● **JOB A**: According to the lens review, at what range of shutter speeds did the author get sharp hand-held shots of the bull moose with the 400mm lens?
● **JOB B**: Continue the Canon super telephoto lens review with a new paragraph that follows its last sentence.

● **EXCERPT PROVIDED**:
Canon Super Telephotos - A Second Look

Way back in December, I had the pleasure of getting to test drive two of Canon's behemoth super telephoto lenses: the Canon 400mm f2.8 II and the Canon 600mm f4 II.  My initial findings were more favourable towards the 600mm, but I left off that review boasting that I had just opened a shiny new box with another 400mm to test (in the hopes that it was a sharper copy of the lens and would give me a more accurate read on the 400mm when compared to the 600mm) and that I'd get back to all of you with the results of said tests after the holidays.

Battle of the Behemoths -- the Canon 400mm f2.8 II vs the Canon 600mm f4 II

Well, guess what?  It's WAAAAY past the holidays and I've long since returned that second sexy 400mm to Canon Canada (a few tears may have been shed).

So what did I buy?  Which lens did I like best?  Did I re-mortgage my house and get both?   And will the Canucks win the Cup this year? [Editor's Note: Neither yet, the 600, no but I might still, and YES]

This time around, I got to put the 400mm f.28 II into some serious action, as I lucked out on finding a bull moose and some mountain goats that were willing to pose repeatedly for me.

Canon EOS 5D III w/ 400mm lens at ISO 800, 1/400th, f5 (hand-held)

With the moose, I found it incredibly easy to just grab the 400mm lens and 'go', hiking out to where the bull moose was browsing on willows. Sans tripod, I had no problem getting sharp shots from 1/320th to 1/500th of a second with a variety of apertures.

Unprocessed, unsharpened jpg of a 100% crop of the vertical image above.

Similarly, with the mountain goats, the sharpness was superb from f2.8 all the way to f10 while shooting without teleconverters, both hand-held, off a beanbag, and off a tripod.

Canon EOS 5D III w/ 400mm at ISO 800, 1/1000th at f8

Unprocessed, slightly sharpened jpg of a 100% crop of the horizontal image above

As a result of my testing, I was happy to conclude this time around that the 400mm f2.8 II lens was just as sharp as the 600mm lens I had tested before Christmas.

However, with teleconverters on, things got a little more 'iffy' as far as the 400mm lens was concerned.  While I had hoped again that it would shine with them on and that I'd at least be able to get sharp, useable shots with the 1.4x TC at f4 or f4.5 and the 2x TC at f5.6 or 6.3, I found that neither TC was as sharp on the 400 2.8 as they were on the 600 f4.

That's not to say that I didn't get sharp shots with either TC, because I did.  Unfortunately, they just weren't as consistently sharp as the 600mm lens with teleconverters was and they still weren't quite as crisp:

Canon 400mm f2.8 II lens w/ a 1.4x III TC, 1/3200th at f4 -- a 'sharp' shot, not perfect, but very useable


Canon 400mm f2.8 II lens w/ a 1.4x III TC, 1/3200th at f4 -- a more typical shot, not very sharp at all and unuseable

At f4.5 with the 1.4x TC, things got sharper, but I still wasn't impressed with the rate of sharp vs unsharp shots

At f5.6 with the 2X TC, acceptable results, but not as sharp as the 600 with the 1.4X TC

Slightly sharper at f6.3, but again, not as sharp as the 600mm is with the 1.4x TC

I was able to get a friend to test his 400mm 2.8 II over in New Zealand (a big thank you to Marcus Schoo) with and without teleconverters, and he came to the same conclusion as I did regarding the Canon 400mm f2.8 II lens: it is a beautifully, sharp lens on its own from f2.8 to f11 (I didn't test it beyond f11).  However, it's not as sharp with the teleconverters on, and perhaps more importantly, it's often noticeably not as sharp (I think we all expect that images with our teleconverters aren't going to be as sharp as with the lens on its own, but it's usually a fairly minimal difference -- in many cases with the 400, it was not minimal).

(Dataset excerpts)
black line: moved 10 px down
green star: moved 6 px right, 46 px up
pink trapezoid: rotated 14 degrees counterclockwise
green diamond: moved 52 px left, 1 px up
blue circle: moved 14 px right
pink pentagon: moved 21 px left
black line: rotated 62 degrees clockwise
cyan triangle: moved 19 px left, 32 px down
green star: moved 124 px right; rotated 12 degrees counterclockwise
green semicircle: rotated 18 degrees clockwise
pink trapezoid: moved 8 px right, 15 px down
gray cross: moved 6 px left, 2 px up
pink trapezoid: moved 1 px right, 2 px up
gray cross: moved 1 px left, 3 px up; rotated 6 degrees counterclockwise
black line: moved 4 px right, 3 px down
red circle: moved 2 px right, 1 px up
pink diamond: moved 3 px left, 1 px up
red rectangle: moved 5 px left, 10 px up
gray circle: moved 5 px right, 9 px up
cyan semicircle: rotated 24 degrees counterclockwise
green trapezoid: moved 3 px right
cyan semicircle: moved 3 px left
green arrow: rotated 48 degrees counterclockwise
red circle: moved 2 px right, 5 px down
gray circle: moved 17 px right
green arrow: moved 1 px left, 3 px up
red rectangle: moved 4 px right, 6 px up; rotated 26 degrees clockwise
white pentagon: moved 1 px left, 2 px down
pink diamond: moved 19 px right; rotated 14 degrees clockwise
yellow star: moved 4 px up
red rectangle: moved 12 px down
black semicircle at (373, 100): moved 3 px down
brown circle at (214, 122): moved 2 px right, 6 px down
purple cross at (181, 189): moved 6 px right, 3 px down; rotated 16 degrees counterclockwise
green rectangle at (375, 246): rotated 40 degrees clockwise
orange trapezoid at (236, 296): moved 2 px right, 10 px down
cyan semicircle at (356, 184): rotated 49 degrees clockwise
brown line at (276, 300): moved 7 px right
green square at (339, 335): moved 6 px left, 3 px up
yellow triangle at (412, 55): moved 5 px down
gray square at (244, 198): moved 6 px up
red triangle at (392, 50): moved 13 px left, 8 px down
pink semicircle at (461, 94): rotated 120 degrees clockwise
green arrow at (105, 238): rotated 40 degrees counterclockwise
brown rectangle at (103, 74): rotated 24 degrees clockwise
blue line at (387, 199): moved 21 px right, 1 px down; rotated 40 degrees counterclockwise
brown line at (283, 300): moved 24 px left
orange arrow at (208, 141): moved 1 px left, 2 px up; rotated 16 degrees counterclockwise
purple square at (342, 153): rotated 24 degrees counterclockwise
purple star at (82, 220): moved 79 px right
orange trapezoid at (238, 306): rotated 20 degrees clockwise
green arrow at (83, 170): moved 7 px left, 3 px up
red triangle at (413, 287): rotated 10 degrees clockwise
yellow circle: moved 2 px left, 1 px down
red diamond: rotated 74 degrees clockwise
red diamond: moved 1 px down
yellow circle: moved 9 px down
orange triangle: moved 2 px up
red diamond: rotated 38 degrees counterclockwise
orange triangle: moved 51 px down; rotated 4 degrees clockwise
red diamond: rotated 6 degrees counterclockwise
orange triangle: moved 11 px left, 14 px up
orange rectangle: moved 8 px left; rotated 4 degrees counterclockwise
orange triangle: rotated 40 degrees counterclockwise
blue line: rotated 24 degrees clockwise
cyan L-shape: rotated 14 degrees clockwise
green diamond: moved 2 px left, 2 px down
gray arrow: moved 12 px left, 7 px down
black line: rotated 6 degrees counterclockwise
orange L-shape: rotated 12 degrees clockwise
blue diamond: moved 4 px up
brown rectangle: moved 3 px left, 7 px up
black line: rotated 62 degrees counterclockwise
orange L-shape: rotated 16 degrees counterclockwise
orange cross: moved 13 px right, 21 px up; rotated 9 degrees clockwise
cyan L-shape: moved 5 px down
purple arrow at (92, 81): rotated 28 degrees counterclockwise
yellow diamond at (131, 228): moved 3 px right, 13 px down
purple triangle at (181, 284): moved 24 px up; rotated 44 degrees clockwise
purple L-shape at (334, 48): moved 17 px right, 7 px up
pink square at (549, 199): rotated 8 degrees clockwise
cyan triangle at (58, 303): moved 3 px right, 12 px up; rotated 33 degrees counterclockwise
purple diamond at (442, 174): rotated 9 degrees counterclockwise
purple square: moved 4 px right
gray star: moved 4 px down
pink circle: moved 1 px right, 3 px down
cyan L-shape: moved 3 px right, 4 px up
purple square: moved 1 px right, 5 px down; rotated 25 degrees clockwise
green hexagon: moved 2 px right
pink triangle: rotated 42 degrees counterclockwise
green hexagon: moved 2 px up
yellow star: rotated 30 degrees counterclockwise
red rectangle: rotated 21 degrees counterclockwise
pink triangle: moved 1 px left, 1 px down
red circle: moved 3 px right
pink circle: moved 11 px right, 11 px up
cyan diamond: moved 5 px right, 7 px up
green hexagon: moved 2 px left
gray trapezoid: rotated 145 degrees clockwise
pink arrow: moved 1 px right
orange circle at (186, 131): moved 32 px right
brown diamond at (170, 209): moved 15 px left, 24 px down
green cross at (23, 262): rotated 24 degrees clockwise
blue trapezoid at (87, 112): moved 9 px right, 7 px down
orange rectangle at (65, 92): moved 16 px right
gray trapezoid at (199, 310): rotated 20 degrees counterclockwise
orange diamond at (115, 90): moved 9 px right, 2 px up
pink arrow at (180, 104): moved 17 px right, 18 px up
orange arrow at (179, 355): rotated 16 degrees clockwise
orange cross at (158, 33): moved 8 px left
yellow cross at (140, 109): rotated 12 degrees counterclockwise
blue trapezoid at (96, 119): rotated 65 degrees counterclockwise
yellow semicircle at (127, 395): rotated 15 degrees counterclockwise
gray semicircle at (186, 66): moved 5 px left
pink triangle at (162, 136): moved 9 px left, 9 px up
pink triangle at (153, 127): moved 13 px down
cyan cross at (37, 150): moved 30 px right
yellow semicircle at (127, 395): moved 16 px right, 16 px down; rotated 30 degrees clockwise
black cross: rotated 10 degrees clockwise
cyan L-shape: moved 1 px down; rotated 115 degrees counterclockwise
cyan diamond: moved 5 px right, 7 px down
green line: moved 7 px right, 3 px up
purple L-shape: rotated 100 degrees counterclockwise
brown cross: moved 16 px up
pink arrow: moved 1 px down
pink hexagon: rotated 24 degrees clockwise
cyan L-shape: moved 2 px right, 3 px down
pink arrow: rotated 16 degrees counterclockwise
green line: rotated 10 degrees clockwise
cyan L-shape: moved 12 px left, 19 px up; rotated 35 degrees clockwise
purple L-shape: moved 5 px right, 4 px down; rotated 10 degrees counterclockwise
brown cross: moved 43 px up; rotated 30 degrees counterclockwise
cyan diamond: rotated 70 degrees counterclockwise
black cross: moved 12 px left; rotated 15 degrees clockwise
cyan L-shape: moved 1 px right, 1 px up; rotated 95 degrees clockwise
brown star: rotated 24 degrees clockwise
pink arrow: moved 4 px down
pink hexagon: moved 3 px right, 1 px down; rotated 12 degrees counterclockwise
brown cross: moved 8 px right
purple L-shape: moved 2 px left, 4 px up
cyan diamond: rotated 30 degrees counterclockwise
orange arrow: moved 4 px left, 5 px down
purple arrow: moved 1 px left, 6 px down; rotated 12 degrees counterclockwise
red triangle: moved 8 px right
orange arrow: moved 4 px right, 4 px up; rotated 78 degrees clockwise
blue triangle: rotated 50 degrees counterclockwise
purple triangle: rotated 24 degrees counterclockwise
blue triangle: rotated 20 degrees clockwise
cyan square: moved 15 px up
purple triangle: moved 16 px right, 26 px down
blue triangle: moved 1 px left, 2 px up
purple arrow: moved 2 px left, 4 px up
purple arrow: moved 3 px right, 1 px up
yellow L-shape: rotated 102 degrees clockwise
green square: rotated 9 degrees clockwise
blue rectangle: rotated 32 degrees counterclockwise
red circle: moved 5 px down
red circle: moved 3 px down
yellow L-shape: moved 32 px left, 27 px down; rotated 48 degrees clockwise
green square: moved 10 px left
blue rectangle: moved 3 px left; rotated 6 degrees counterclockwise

● **TASK OUTPUT A**: From 1/320th to 1/500th of a second.

● **TASK OUTPUT B**:
So does this mean I wouldn't buy the Canon 400mm f2.8 II lens?  Of course not!  Ha-ha!  The size, weight, and ease-of-use of the lens in combination with the lovely sharpness without teleconverters makes it almost the perfect lens for low-light wildlife photography and I simply could not get over how nice it feels.  It does still have a major issue with where the focus ring is placed and with how sensitive that ring is (see my previous review on the Canon 400mm f2.8 vs the Canon 600mm f4), but my little trick of taping down the focus ring with clear shipping tape worked wonders to off-set this major annoyance (hello Canon, how about talking to some wildlife photographers the next time you design a lens!).

After five days playing around with the 600 and two and a half weeks of playing around with the 400, here are my final, final, FINAL conclusions:

1. I need to make more money.

2. The Calgary Flames suck.

3. I want to buy both lenses.  Why?  Because the 400mm f2.8 is absolutely perfect for early morning and late evening photography and gives me the flexibility of having a long lens at f2.8, while the 600mm f4 gives me the reach I've been dreaming of each and every time I've been staked out on a wolf kill, particularly when coupled with the impressive results I saw out of the teleconverters on this lens.

4. I need to make more money.

5. There is a very high likelihood that I won't even consider the 'supposed-to-arrive-before-2017' Canon 200-400mm lens with a built-in teleconverter (why did they do this?!) because the Canon 400mm f2.8 lens may suit my needs better.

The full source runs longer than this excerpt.